Abstract. The rapid growth of mariculture in the United States, particularly in Alaska, has ignited interest in the co-benefit of using farmed kelp as a mitigation strategy against anthropogenic carbon dioxide (CO₂) released to the atmosphere. Here, we quantified the air-sea CO₂ flux in three kelp farms across the Northern Gulf of Alaska with differing oceanographic conditions and farming practices to determine the carbon sequestration potential over the growing season. Sensors were deployed on two subsurface moorings placed in proximity of one another at each farm site: one "inside" and one "outside" as a control upstream of the farm.

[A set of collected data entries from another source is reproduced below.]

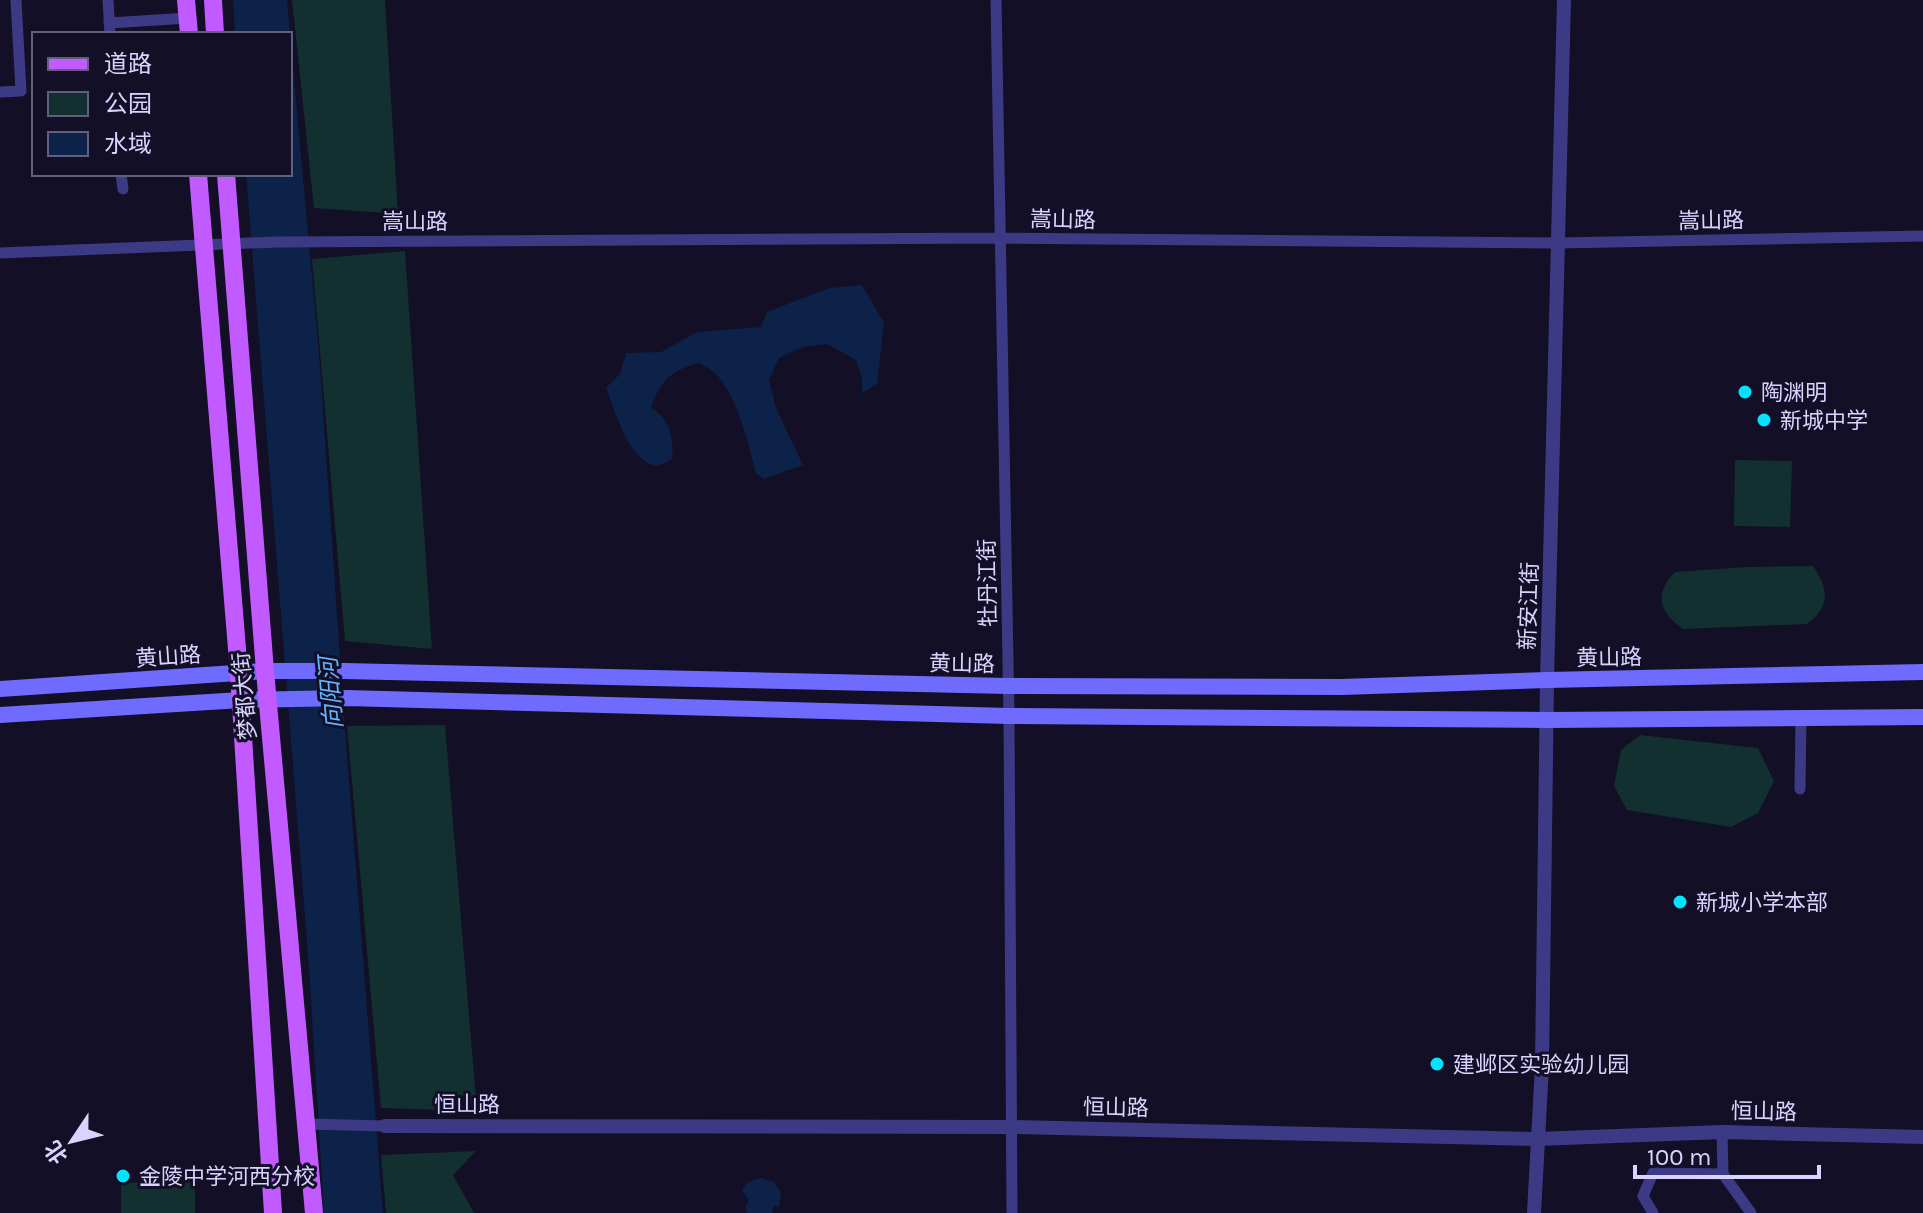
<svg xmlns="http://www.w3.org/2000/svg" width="1923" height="1213" viewBox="0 0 1923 1213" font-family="Karla,'Noto Sans SC',sans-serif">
<rect width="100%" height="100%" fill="#130f26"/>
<!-- green -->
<path fill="#12302f" d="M 292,0 L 385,0 L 398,214 L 314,208 Z
M 405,251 L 432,649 L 345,641 L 312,259 Z
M 1735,460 L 1792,461 L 1790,527 L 1734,526 Z
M 1813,566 C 1829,590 1831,606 1807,624 L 1683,629 C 1660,612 1653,595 1675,572 L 1747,567 Z
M 445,725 L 477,1111 L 381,1108 L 347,726 Z
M 1640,735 L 1758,748 L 1774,781 L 1758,813 L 1731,827 L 1627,810 L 1614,786 L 1621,750 Z
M 476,1151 L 453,1175 L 474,1213 L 386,1213 L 381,1155 Z
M 195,1181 L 195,1213 L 121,1213 L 121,1183 Z"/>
<!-- water -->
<path fill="#0c2248" d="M 233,0 L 287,0 L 290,34 L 235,34 Z
M 290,36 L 319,353 L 344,716 L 383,1213 L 324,1213 L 309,967 L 246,174 L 290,174 Z
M 862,285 L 884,323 L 877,384 L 862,393 L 862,379 L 856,360 L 827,344 L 803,347 L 779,358 L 769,380 L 776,408 L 803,465 L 764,479 L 755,472 C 750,445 735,392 715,373 C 711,369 704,366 699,363 C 671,370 660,381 651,408 C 670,418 674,439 672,459 C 668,461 664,464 660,465 C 631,469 614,408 606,388 L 620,374 L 626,353 L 661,352 L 697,332 L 761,327 L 767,312 L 829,288 Z
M 761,1178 L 774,1182 L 781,1193 L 779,1207 L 774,1205 L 772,1213 L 747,1213 L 745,1207 L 749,1200 L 742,1190 L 747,1182 Z"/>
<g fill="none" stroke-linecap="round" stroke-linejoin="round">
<!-- minor -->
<path stroke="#3d3a85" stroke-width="11" d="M 108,0 L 110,34
M 996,0 L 1009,716 L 1012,1213
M 109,23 L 188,18
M 0,92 L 21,91 L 16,0
M 121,174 L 123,189
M 0,253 L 277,242 L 1001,238 L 1559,243 L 1923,236
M 1800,789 L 1801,718
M 307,1124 L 385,1126
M 1722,1132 L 1723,1174 L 1751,1213
M 1653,1213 L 1643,1196 L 1653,1173 L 1723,1174"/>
<!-- tertiary -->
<path stroke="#3d3a85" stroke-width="14" d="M 385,1126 L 1012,1127 L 1537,1139 L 1722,1132 L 1923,1137
M 1534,1213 L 1542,1066 L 1547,680 L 1564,0"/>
<!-- secondary -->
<path stroke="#6f6bff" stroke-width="16" d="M 0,689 L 265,671 L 344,671 L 1008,686 L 1342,687 L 1547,680 L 1923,672
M 0,715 L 241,700 L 347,698 L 1009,716 L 1547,720 L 1923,717"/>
<!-- primary -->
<path stroke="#c25bff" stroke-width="18" d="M 186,0 L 189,34
M 213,0 L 215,34
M 198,174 L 239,673 L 273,1213
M 226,174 L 265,671 L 314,1213"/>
</g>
<!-- markers -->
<g fill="#00e5ff" stroke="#130f26" stroke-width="3">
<circle cx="1745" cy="392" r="8"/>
<circle cx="1764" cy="420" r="8"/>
<circle cx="1680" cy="902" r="8"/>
<circle cx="1437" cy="1064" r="8"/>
<circle cx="123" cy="1176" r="8"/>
</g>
<g text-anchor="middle" stroke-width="6" stroke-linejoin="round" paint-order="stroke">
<!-- street labels -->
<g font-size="22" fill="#d9d4ff" stroke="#130f26">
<text transform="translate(1063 219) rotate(1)" y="8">嵩山路</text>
<text transform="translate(1711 220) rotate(-1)" y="8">嵩山路</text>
<text x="415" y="229">嵩山路</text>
<text transform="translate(987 583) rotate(-91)" y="8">牡丹江街</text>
<text transform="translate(1528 606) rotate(-88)" y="8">新安江街</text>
<text transform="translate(168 656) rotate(-4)" y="8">黄山路</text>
<text transform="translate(1609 657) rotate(-1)" y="8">黄山路</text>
<text transform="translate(962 663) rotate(1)" y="8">黄山路</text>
<text transform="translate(244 696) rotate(-95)" y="8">梦都大街</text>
<text x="467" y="1112">恒山路</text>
<text transform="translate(1116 1107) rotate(1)" y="8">恒山路</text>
<text transform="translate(1764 1111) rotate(1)" y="8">恒山路</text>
</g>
<!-- poi labels -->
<g font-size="22" fill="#d9d4ff" stroke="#130f26" text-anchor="start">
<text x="1761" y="400">陶渊明</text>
<text x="1780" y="428">新城中学</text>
<text x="1696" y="910">新城小学本部</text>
<text x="1453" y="1072">建邺区实验幼儿园</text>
<text x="139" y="1184">金陵中学河西分校</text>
</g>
<!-- water labels -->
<g font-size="24" font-style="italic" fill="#62b6ff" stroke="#130f26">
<text transform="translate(331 693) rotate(-95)" y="8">向阳河</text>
</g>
</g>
<!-- legend -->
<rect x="32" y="32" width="260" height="144" fill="#130f26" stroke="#625e7d" stroke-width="2"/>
<rect x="48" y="58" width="40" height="12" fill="#c25bff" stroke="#625e7d" stroke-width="2"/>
<text x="104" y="72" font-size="24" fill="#d9d4ff">道路</text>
<rect x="48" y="92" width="40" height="24" fill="#12302f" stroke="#625e7d" stroke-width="2"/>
<text x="104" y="112" font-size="24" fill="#d9d4ff">公园</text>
<rect x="48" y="132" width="40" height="24" fill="#0c2248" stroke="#625e7d" stroke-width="2"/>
<text x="104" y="152" font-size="24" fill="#d9d4ff">水域</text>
<!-- north arrow -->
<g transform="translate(72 1141) rotate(235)" stroke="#130f26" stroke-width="6" paint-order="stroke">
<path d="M0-6L14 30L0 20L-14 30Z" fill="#d9d4ff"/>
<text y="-12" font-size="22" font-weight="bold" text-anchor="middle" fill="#d9d4ff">北</text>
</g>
<!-- scale -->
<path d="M1635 1165v12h184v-12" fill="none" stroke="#d9d4ff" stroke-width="4"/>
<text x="1647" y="1165" font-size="24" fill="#d9d4ff" stroke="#130f26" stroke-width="6" paint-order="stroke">100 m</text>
</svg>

Both sensor arrays conducted hourly measurements of pH or CO₂, temperature, salinity, and oxygen during the time from seed line outplanting in winter (November to January) to spring harvest (April or May) in 2024. Nominal differences in carbonate chemistry parameters were detected between the inside and outside moorings until March, when the frequency of variability remained consistent between moorings but their respective magnitude diverged. Notably, apparent oxygen production, seawater CO₂ concentration, air-sea CO₂ flux, and strength of periodic signals varied by farm site. Integrated over the entire deployment, two farms demonstrated net negative air-sea CO₂ fluxes while one served as a net source of carbon: −84,397 mol m^-2 in Jakolof Bay, −11,115 mol m^-2 in Kalsin Bay, and 543 mol m^-2 in Windy Bay. This study highlights the nuance of farmed kelp carbon capture by demonstrating that farm site can influence overall air-sea CO₂ flux and that kelp farms are not always a net sink for atmospheric carbon.